■ TO-DO LIST ■
[1] In the service tax ruling, from what date did the Service Tax (Determination of Value) Rules, 2006 come into force?
[2] Carry on the service tax ruling from the point where its text stops.

■ QUOTED TEXT ■
▬▬▬▬▬▬▬▬▬▬

5. We have carefully considered the submissions made at length by both sides and perused the records. It is seen that various benches of the Tribunal in the cases, as indicated by the learned counsel, have held as follows:-
||Sri Sastha Agencies (P) Ltd. Vs. CCE – 2007 (6) STR 185 (Tri.-Bang.)]
||Elements required for adding to Service tax is restricted to amounts received by assessee for carrying on services of C&F only – Other elements like loading, unloading charges not to be added to Service tax.
||Bhagyanagar Services Vs. CCE – 2006 (4) STR 22 (Tri.-Bang.)]
||Separate contract exist for providing transport of goods at different places – Transportation charges collected thereof not includible in Service tax paid by C&F agent.
||Sangamithra Services Agency Vs. CCE – 2007 (8) STR 233 (Tri.-Chennai).
||Service tax is not payable on reimbursement of actual expenses like freight, labour, electricity, telephone, etc.
||CCE & C, BBSR-I Vs M/s Nilalohita Enterprises (Tri.-Kolkata)
||Reimbursements – Includibility in taxable value – No clear cut case brought out by Revenue for considering inclusion of reimbursements in taxable value – Prima facie no case in favour of Revenue – Stay of impugned order as sought by Revenue not granted.
[ This case was finally decided in.] – editor
6. As against the above said ratio, we find that the coordinate bench of Kolkata in the case of M/s. Naresh Kumar & Co Pvt. Ltd. (supra) has held in paragraph 6.9 and 6.10 as under:-
” 6.9 So far as the second issue of claim of deductions from the gross value of taxable service is concerned, modality of valuation of taxable service is provided by Section 67 of the Act. Value of taxable service is basis or measure of levy and rate of tax is applied thereto in terms of Section 66 of the Act to arrive at tax payable. Determination of value of taxable service is guided by Service Tax (Determination of Value) Rules, 2006, which of course have come into force w.e.f. 19-4-2006. Rule 5 thereof provides inclusion or exclusion of certain expenditure or cost incurred by service provider to determine value of taxable services. The Appellant had received consideration from two service recipients i.e. TISCO and TRL and its claim is that consignment agent services provided by it fetched an amount of Rs. 49,27,918/- andRs. 48,396/- and that shall not be taxable is baseless for the reasons stated above as well as on the touch stone of statutory provisions bringing the Appellant to the fold of law as “clearing and forwarding agent”. Those two receipts undoubtedly shall constitute value of taxable service for the services provided to TISCO and TRL. Of course that may be related to different period of time and taxability thereof is subject to limitation, if any.

▬▬▬▬▬▬▬▬▬▬

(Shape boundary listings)
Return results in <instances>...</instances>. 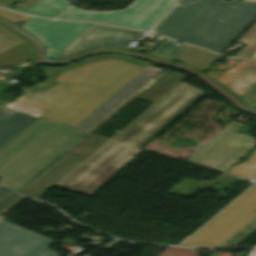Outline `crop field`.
<instances>
[{
  "label": "crop field",
  "mask_w": 256,
  "mask_h": 256,
  "mask_svg": "<svg viewBox=\"0 0 256 256\" xmlns=\"http://www.w3.org/2000/svg\"><path fill=\"white\" fill-rule=\"evenodd\" d=\"M23 62V50L19 46L0 54V66L19 65Z\"/></svg>",
  "instance_id": "obj_23"
},
{
  "label": "crop field",
  "mask_w": 256,
  "mask_h": 256,
  "mask_svg": "<svg viewBox=\"0 0 256 256\" xmlns=\"http://www.w3.org/2000/svg\"><path fill=\"white\" fill-rule=\"evenodd\" d=\"M243 1H247V2H255V3H256V0H243Z\"/></svg>",
  "instance_id": "obj_35"
},
{
  "label": "crop field",
  "mask_w": 256,
  "mask_h": 256,
  "mask_svg": "<svg viewBox=\"0 0 256 256\" xmlns=\"http://www.w3.org/2000/svg\"><path fill=\"white\" fill-rule=\"evenodd\" d=\"M0 33L5 35L7 38L11 39L18 45L25 42L22 38H20L18 35H16L14 32L9 30L8 28L4 27L3 25L0 24Z\"/></svg>",
  "instance_id": "obj_26"
},
{
  "label": "crop field",
  "mask_w": 256,
  "mask_h": 256,
  "mask_svg": "<svg viewBox=\"0 0 256 256\" xmlns=\"http://www.w3.org/2000/svg\"><path fill=\"white\" fill-rule=\"evenodd\" d=\"M1 81V80H0ZM2 82V81H1Z\"/></svg>",
  "instance_id": "obj_37"
},
{
  "label": "crop field",
  "mask_w": 256,
  "mask_h": 256,
  "mask_svg": "<svg viewBox=\"0 0 256 256\" xmlns=\"http://www.w3.org/2000/svg\"><path fill=\"white\" fill-rule=\"evenodd\" d=\"M23 50H24V55H25V62L34 59L33 51L30 47V45L26 42L22 45H20Z\"/></svg>",
  "instance_id": "obj_28"
},
{
  "label": "crop field",
  "mask_w": 256,
  "mask_h": 256,
  "mask_svg": "<svg viewBox=\"0 0 256 256\" xmlns=\"http://www.w3.org/2000/svg\"><path fill=\"white\" fill-rule=\"evenodd\" d=\"M56 242L0 219V256H59L50 249Z\"/></svg>",
  "instance_id": "obj_9"
},
{
  "label": "crop field",
  "mask_w": 256,
  "mask_h": 256,
  "mask_svg": "<svg viewBox=\"0 0 256 256\" xmlns=\"http://www.w3.org/2000/svg\"><path fill=\"white\" fill-rule=\"evenodd\" d=\"M82 162L67 152L19 193L37 198Z\"/></svg>",
  "instance_id": "obj_12"
},
{
  "label": "crop field",
  "mask_w": 256,
  "mask_h": 256,
  "mask_svg": "<svg viewBox=\"0 0 256 256\" xmlns=\"http://www.w3.org/2000/svg\"><path fill=\"white\" fill-rule=\"evenodd\" d=\"M6 89H8V87L0 85V94H2Z\"/></svg>",
  "instance_id": "obj_32"
},
{
  "label": "crop field",
  "mask_w": 256,
  "mask_h": 256,
  "mask_svg": "<svg viewBox=\"0 0 256 256\" xmlns=\"http://www.w3.org/2000/svg\"><path fill=\"white\" fill-rule=\"evenodd\" d=\"M218 57L219 55L214 53L188 46L177 56L175 60L191 64L203 71L209 68Z\"/></svg>",
  "instance_id": "obj_16"
},
{
  "label": "crop field",
  "mask_w": 256,
  "mask_h": 256,
  "mask_svg": "<svg viewBox=\"0 0 256 256\" xmlns=\"http://www.w3.org/2000/svg\"><path fill=\"white\" fill-rule=\"evenodd\" d=\"M106 58H117V59H121V60H124V61H128V62L137 64V65H140V66L145 67V68H147V67L150 66L149 64H147V63H145V62H140V61H137V60H135V59H132V58H129V57H126V56H123V55H104V56H99V57H93V58H89V59H86V60H83V61L74 63V64H72V65L63 67V68L44 67L43 69H44V72H45V75H46V79H47L48 84H44V85H40V86L31 87V88L28 89L27 91H29V92H39V91H42V90H45V89L54 87V86L57 85V82L55 81L54 78H55L58 74H60L63 70L75 68V67H78V66H81V65H84V64L93 62V61L102 60V59H106Z\"/></svg>",
  "instance_id": "obj_14"
},
{
  "label": "crop field",
  "mask_w": 256,
  "mask_h": 256,
  "mask_svg": "<svg viewBox=\"0 0 256 256\" xmlns=\"http://www.w3.org/2000/svg\"><path fill=\"white\" fill-rule=\"evenodd\" d=\"M36 120H38V118L0 108V150Z\"/></svg>",
  "instance_id": "obj_13"
},
{
  "label": "crop field",
  "mask_w": 256,
  "mask_h": 256,
  "mask_svg": "<svg viewBox=\"0 0 256 256\" xmlns=\"http://www.w3.org/2000/svg\"><path fill=\"white\" fill-rule=\"evenodd\" d=\"M107 141L108 139H104V138L89 134L69 152H71L77 158L84 161L91 154L96 152Z\"/></svg>",
  "instance_id": "obj_19"
},
{
  "label": "crop field",
  "mask_w": 256,
  "mask_h": 256,
  "mask_svg": "<svg viewBox=\"0 0 256 256\" xmlns=\"http://www.w3.org/2000/svg\"><path fill=\"white\" fill-rule=\"evenodd\" d=\"M255 19V3L203 0L177 6L154 31L222 53Z\"/></svg>",
  "instance_id": "obj_3"
},
{
  "label": "crop field",
  "mask_w": 256,
  "mask_h": 256,
  "mask_svg": "<svg viewBox=\"0 0 256 256\" xmlns=\"http://www.w3.org/2000/svg\"><path fill=\"white\" fill-rule=\"evenodd\" d=\"M145 68L106 59L63 71L58 85L23 94L17 101L45 111L40 118L75 128Z\"/></svg>",
  "instance_id": "obj_1"
},
{
  "label": "crop field",
  "mask_w": 256,
  "mask_h": 256,
  "mask_svg": "<svg viewBox=\"0 0 256 256\" xmlns=\"http://www.w3.org/2000/svg\"><path fill=\"white\" fill-rule=\"evenodd\" d=\"M243 125L244 123L234 121L187 161L220 171L229 167L256 144V139L252 136L234 134Z\"/></svg>",
  "instance_id": "obj_7"
},
{
  "label": "crop field",
  "mask_w": 256,
  "mask_h": 256,
  "mask_svg": "<svg viewBox=\"0 0 256 256\" xmlns=\"http://www.w3.org/2000/svg\"><path fill=\"white\" fill-rule=\"evenodd\" d=\"M151 67L142 72L138 77H136L132 82H130L126 87L76 127V129L90 133L114 112L121 108L148 83H150L153 80V77L162 71Z\"/></svg>",
  "instance_id": "obj_11"
},
{
  "label": "crop field",
  "mask_w": 256,
  "mask_h": 256,
  "mask_svg": "<svg viewBox=\"0 0 256 256\" xmlns=\"http://www.w3.org/2000/svg\"><path fill=\"white\" fill-rule=\"evenodd\" d=\"M86 135L39 119L0 151V183L18 192Z\"/></svg>",
  "instance_id": "obj_4"
},
{
  "label": "crop field",
  "mask_w": 256,
  "mask_h": 256,
  "mask_svg": "<svg viewBox=\"0 0 256 256\" xmlns=\"http://www.w3.org/2000/svg\"><path fill=\"white\" fill-rule=\"evenodd\" d=\"M17 1H19V0H11V1L8 2L6 5H4V7L9 8V7H11L13 4H15ZM21 1L26 2V3L33 4V3H35V2L38 1V0H21Z\"/></svg>",
  "instance_id": "obj_30"
},
{
  "label": "crop field",
  "mask_w": 256,
  "mask_h": 256,
  "mask_svg": "<svg viewBox=\"0 0 256 256\" xmlns=\"http://www.w3.org/2000/svg\"><path fill=\"white\" fill-rule=\"evenodd\" d=\"M21 28L31 32L47 48V58L55 60L91 24L51 21L33 17Z\"/></svg>",
  "instance_id": "obj_8"
},
{
  "label": "crop field",
  "mask_w": 256,
  "mask_h": 256,
  "mask_svg": "<svg viewBox=\"0 0 256 256\" xmlns=\"http://www.w3.org/2000/svg\"><path fill=\"white\" fill-rule=\"evenodd\" d=\"M184 78L185 77L165 73L148 88L137 95V97L153 104Z\"/></svg>",
  "instance_id": "obj_15"
},
{
  "label": "crop field",
  "mask_w": 256,
  "mask_h": 256,
  "mask_svg": "<svg viewBox=\"0 0 256 256\" xmlns=\"http://www.w3.org/2000/svg\"><path fill=\"white\" fill-rule=\"evenodd\" d=\"M245 103L256 107V84L241 97Z\"/></svg>",
  "instance_id": "obj_25"
},
{
  "label": "crop field",
  "mask_w": 256,
  "mask_h": 256,
  "mask_svg": "<svg viewBox=\"0 0 256 256\" xmlns=\"http://www.w3.org/2000/svg\"><path fill=\"white\" fill-rule=\"evenodd\" d=\"M191 0H180L179 3H185V2H189Z\"/></svg>",
  "instance_id": "obj_34"
},
{
  "label": "crop field",
  "mask_w": 256,
  "mask_h": 256,
  "mask_svg": "<svg viewBox=\"0 0 256 256\" xmlns=\"http://www.w3.org/2000/svg\"><path fill=\"white\" fill-rule=\"evenodd\" d=\"M183 49L184 47L177 46L174 42L165 39L150 55L173 61Z\"/></svg>",
  "instance_id": "obj_20"
},
{
  "label": "crop field",
  "mask_w": 256,
  "mask_h": 256,
  "mask_svg": "<svg viewBox=\"0 0 256 256\" xmlns=\"http://www.w3.org/2000/svg\"><path fill=\"white\" fill-rule=\"evenodd\" d=\"M206 94L185 83L180 84L57 186L90 195Z\"/></svg>",
  "instance_id": "obj_2"
},
{
  "label": "crop field",
  "mask_w": 256,
  "mask_h": 256,
  "mask_svg": "<svg viewBox=\"0 0 256 256\" xmlns=\"http://www.w3.org/2000/svg\"><path fill=\"white\" fill-rule=\"evenodd\" d=\"M21 75L22 74H21L20 70L18 69V70H15V71H12V72H9L6 74H2L1 76L5 78V79H3V81H6V80H9V79L21 76Z\"/></svg>",
  "instance_id": "obj_29"
},
{
  "label": "crop field",
  "mask_w": 256,
  "mask_h": 256,
  "mask_svg": "<svg viewBox=\"0 0 256 256\" xmlns=\"http://www.w3.org/2000/svg\"><path fill=\"white\" fill-rule=\"evenodd\" d=\"M176 0H134L128 8L118 11L95 12L70 8L58 19L99 21L128 28L151 29Z\"/></svg>",
  "instance_id": "obj_6"
},
{
  "label": "crop field",
  "mask_w": 256,
  "mask_h": 256,
  "mask_svg": "<svg viewBox=\"0 0 256 256\" xmlns=\"http://www.w3.org/2000/svg\"><path fill=\"white\" fill-rule=\"evenodd\" d=\"M69 7L67 0H40L23 12L48 18H55Z\"/></svg>",
  "instance_id": "obj_17"
},
{
  "label": "crop field",
  "mask_w": 256,
  "mask_h": 256,
  "mask_svg": "<svg viewBox=\"0 0 256 256\" xmlns=\"http://www.w3.org/2000/svg\"><path fill=\"white\" fill-rule=\"evenodd\" d=\"M225 210V209H224ZM219 215V214H218ZM256 218V185L194 235L187 246L218 247L238 234Z\"/></svg>",
  "instance_id": "obj_5"
},
{
  "label": "crop field",
  "mask_w": 256,
  "mask_h": 256,
  "mask_svg": "<svg viewBox=\"0 0 256 256\" xmlns=\"http://www.w3.org/2000/svg\"><path fill=\"white\" fill-rule=\"evenodd\" d=\"M227 172L246 178L248 180L256 178V150H254L249 160L232 169H229Z\"/></svg>",
  "instance_id": "obj_21"
},
{
  "label": "crop field",
  "mask_w": 256,
  "mask_h": 256,
  "mask_svg": "<svg viewBox=\"0 0 256 256\" xmlns=\"http://www.w3.org/2000/svg\"><path fill=\"white\" fill-rule=\"evenodd\" d=\"M10 40L4 37L2 34H0V53L17 46V43L15 44L13 43L14 41L12 42Z\"/></svg>",
  "instance_id": "obj_27"
},
{
  "label": "crop field",
  "mask_w": 256,
  "mask_h": 256,
  "mask_svg": "<svg viewBox=\"0 0 256 256\" xmlns=\"http://www.w3.org/2000/svg\"><path fill=\"white\" fill-rule=\"evenodd\" d=\"M248 256H256V248L251 249Z\"/></svg>",
  "instance_id": "obj_31"
},
{
  "label": "crop field",
  "mask_w": 256,
  "mask_h": 256,
  "mask_svg": "<svg viewBox=\"0 0 256 256\" xmlns=\"http://www.w3.org/2000/svg\"><path fill=\"white\" fill-rule=\"evenodd\" d=\"M247 45L244 51L238 56L250 58L256 52V23L239 39Z\"/></svg>",
  "instance_id": "obj_22"
},
{
  "label": "crop field",
  "mask_w": 256,
  "mask_h": 256,
  "mask_svg": "<svg viewBox=\"0 0 256 256\" xmlns=\"http://www.w3.org/2000/svg\"><path fill=\"white\" fill-rule=\"evenodd\" d=\"M251 58H256V53Z\"/></svg>",
  "instance_id": "obj_36"
},
{
  "label": "crop field",
  "mask_w": 256,
  "mask_h": 256,
  "mask_svg": "<svg viewBox=\"0 0 256 256\" xmlns=\"http://www.w3.org/2000/svg\"><path fill=\"white\" fill-rule=\"evenodd\" d=\"M142 32L127 31L102 24H92L65 52L57 59L75 53L103 46L124 47L135 40Z\"/></svg>",
  "instance_id": "obj_10"
},
{
  "label": "crop field",
  "mask_w": 256,
  "mask_h": 256,
  "mask_svg": "<svg viewBox=\"0 0 256 256\" xmlns=\"http://www.w3.org/2000/svg\"><path fill=\"white\" fill-rule=\"evenodd\" d=\"M22 197L8 193L2 199H0V216L17 203Z\"/></svg>",
  "instance_id": "obj_24"
},
{
  "label": "crop field",
  "mask_w": 256,
  "mask_h": 256,
  "mask_svg": "<svg viewBox=\"0 0 256 256\" xmlns=\"http://www.w3.org/2000/svg\"><path fill=\"white\" fill-rule=\"evenodd\" d=\"M256 83V61L246 68L227 87L240 97Z\"/></svg>",
  "instance_id": "obj_18"
},
{
  "label": "crop field",
  "mask_w": 256,
  "mask_h": 256,
  "mask_svg": "<svg viewBox=\"0 0 256 256\" xmlns=\"http://www.w3.org/2000/svg\"><path fill=\"white\" fill-rule=\"evenodd\" d=\"M8 192L3 191L0 189V198H2L5 194H7ZM6 196V195H5Z\"/></svg>",
  "instance_id": "obj_33"
}]
</instances>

▬▬▬▬▬▬▬▬▬▬

■ OUTPUTS FOR THE TASKS ■
[1] They came into force w.e.f. 19-4-2006.

[2]
6.10 Apart from the aforesaid two receipts, there were receipts claimed towards reimbursement of expenditure of Rs. 36,56,555/-, bending and bundling charges ofRs. 3,71,610/- and stock verification charges of Rs. 80,402/-. The Appellant in the course of hearing simply submitted that reimbursement of expenditure, bending and bundling charges and stock verification charges are not relatable to the taxable service for which those receipts shall not be value of taxable service and there shall be no taxation under the provisions of the Act. Except such a bald argument, there was neither any evidence adduced nor the Appellant proved its stand demonstrating before us how all these receipts were not relatable to the service of clearing and forwarding operations provided to TISCO and TRL. Therefore each and every aspect of such claim calls for detailed examination on the basis of evidence. Their nature, live link and nexus to the principal service of clearing and forwarding operations shall be decisive. The learned Adjudicating Authority has merely held that above receipts were in relation to clearing and forwarding operations without bringing out relatability thereof by any cogent reason. In absence of any intimate connection or relation of expenditure to the principal activity of clearing and forwarding operations, those receipts may not assume the character of value of taxable service or contribute to that. If an expenditure is indispensable and inevitably incurred to provide a service, such cost should essentially form part of cost of service itself and shall contribute to value of taxable service. Thus expenditure incurred being incidental or ancillary to perform an act, shall essentially make value addition to the service. Therefore claim of Appellant in respect of above three items need to be remanded for reexamination and finding with reason, granting fair opportunity of hearing to the Appellant. In view of remand, the citations made by the Appellant calls for consideration by the learned Adjudicating Authority.”
7. We find that different benches are taking different views on includibility or otherwise of the reimbursement charges received by a provider of taxable service in the calculation of gross amount for discharge of service tax.
8. Since there are two views taken by the coordinate benches, we deem it fit to refer the matter to the Hon’ble President to constitute a larger bench and settle the issue of “includibility or otherwise of the reimbursement charges”.
9. Registry is directed to place this file before the Hon’ble President for constituting a larger bench.
(Operative portion of the Order pronounced in open Court on conclusion of hearing on 18.1.2011)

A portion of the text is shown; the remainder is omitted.